Like the other SLRPs, lumican has a molecular weight of about 40 kilodaltons and has four major intramolecular domains:
1. a signal peptide of 16 amino acid residues;
2. a negatively-charged N-terminal domain containing sulfated tyrosine and disulfide bond(s);
3. ten tandem leucine-rich repeats allowing lumican to bind to other extracellular components such as collagen;
4. a carboxyl terminal domain of 50 amino acid residues containing two conserved cysteines 32 residues apart.

There are four N-linked sites within the leucine-rich repeat domain of the protein core that can be substituted with keratan sulfate. The core protein of lumican (like decorin and fibromodulin) is horseshoe shaped. This enables it bind to collagen molecules within a collagen fibril, thus helping keep adjacent fibrils apart.

== Function ==

Lumican is a major keratan sulfate proteoglycan of the cornea but is ubiquitously distributed in most mesenchymal tissues throughout the body. Lumican is involved in collagen fibril organization and circumferential growth, corneal transparency, and epithelial cell migration and tissue repair. Corneal transparency is possible due to the exact alignment of collagen fibers by lumican (and keratocan) in the intrafibrillar space.

== Clinical significance ==

Mice that have the lumican gene knocked out (Lum-/-) develop opacities of the cornea in both eyes and fragile skin. The lumican (LUM) gene was thought to be a candidate susceptibility gene for high myopia; however, a meta-analysis showed no association between LUM polymorphism and high myopia susceptibility in all genetic models studied.

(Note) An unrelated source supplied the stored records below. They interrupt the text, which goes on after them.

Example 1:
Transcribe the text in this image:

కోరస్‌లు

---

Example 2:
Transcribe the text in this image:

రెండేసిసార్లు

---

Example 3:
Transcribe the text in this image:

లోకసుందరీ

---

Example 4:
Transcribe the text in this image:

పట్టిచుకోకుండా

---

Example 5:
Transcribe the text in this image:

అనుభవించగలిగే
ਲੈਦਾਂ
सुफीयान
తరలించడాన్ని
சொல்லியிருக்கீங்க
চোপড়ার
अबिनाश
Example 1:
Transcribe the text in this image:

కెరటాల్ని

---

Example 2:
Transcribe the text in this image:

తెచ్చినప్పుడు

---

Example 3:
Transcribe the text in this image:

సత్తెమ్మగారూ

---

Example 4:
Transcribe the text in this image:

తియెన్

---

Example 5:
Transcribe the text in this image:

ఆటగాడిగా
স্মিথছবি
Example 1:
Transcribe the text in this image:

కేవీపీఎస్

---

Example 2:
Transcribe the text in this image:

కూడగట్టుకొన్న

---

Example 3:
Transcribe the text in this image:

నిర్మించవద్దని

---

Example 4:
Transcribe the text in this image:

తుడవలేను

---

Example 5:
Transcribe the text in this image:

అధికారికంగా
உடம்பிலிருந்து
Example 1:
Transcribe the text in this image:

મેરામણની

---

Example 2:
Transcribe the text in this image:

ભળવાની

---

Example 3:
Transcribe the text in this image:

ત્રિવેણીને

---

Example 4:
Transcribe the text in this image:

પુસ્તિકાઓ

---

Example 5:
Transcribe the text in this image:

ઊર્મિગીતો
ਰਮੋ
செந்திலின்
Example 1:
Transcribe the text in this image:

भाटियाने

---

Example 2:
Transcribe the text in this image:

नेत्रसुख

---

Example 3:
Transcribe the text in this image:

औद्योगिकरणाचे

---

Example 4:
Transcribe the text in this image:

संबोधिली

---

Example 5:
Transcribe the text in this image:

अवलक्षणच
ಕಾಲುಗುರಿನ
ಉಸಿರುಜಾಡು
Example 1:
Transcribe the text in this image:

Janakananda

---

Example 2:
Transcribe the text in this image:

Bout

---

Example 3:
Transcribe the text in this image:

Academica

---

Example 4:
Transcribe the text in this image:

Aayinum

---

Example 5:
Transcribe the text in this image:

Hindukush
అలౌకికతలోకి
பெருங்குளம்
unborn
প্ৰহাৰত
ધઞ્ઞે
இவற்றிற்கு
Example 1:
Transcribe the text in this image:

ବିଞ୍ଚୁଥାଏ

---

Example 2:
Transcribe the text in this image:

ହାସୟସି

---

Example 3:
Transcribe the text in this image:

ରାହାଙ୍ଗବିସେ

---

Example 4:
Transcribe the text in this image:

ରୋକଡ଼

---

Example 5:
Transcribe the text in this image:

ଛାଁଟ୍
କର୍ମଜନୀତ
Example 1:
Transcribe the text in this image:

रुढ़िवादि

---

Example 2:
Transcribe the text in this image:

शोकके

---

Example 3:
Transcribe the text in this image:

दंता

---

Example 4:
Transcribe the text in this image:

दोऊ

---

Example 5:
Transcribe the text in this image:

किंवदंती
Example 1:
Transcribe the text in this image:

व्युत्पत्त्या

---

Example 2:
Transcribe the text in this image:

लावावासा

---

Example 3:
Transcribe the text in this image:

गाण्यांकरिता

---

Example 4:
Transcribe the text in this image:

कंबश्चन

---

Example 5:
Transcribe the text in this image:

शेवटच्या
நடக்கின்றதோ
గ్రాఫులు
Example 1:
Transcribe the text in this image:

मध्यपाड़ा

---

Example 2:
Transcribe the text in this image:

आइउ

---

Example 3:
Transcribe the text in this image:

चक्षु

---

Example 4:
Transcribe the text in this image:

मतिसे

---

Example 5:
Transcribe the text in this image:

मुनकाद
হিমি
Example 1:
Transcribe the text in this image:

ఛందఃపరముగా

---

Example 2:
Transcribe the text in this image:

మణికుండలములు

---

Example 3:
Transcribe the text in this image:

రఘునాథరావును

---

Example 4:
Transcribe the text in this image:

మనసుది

Lum knockout mice also have abnormal collagen in their heart tissue, with fewer and thicker fibrils. Mice deficient in both lumican and fibromodulin develop severe tendinopathy (tendon pathology), revealing the importance of these SLRPs in the development of correctly sized and aligned collagen fibers in tendon. Along with other extracellular matrix components, lumican expression was increased in equine flexor tendons six weeks after an injury.

Lumican is present in the extracellular matrix of uteral tissues in fertile women. There is an increase of lumican during the proliferative to secretory phase of the endometrium. In menopausal endometrial tissue, the level of lumican expression decreases and is also low in pathological compared to normal endometrium.

Lumican is highly expressed in pleural effusions (lung fluid) of patients with adenocarcinoma. Its expression was low in cancer cells but high in the extracellular matrix surrounding the tumor. Lumican expression was not associated with tumor grade or stage. In about half the patients with pancreatic ductal adenocarcinoma tested, lumican in the extracellular matrix around the tumor was associated with a reduction in metastatic recurrence after surgery and with a three-fold longer survival than patients without stromal lumican. As lumican can directly bind to and inhibit matrix metalloproteinase-14 (MMP14), lumican may limit tumor progression by preventing extracellular matrix collagen proteolysis by this enzyme.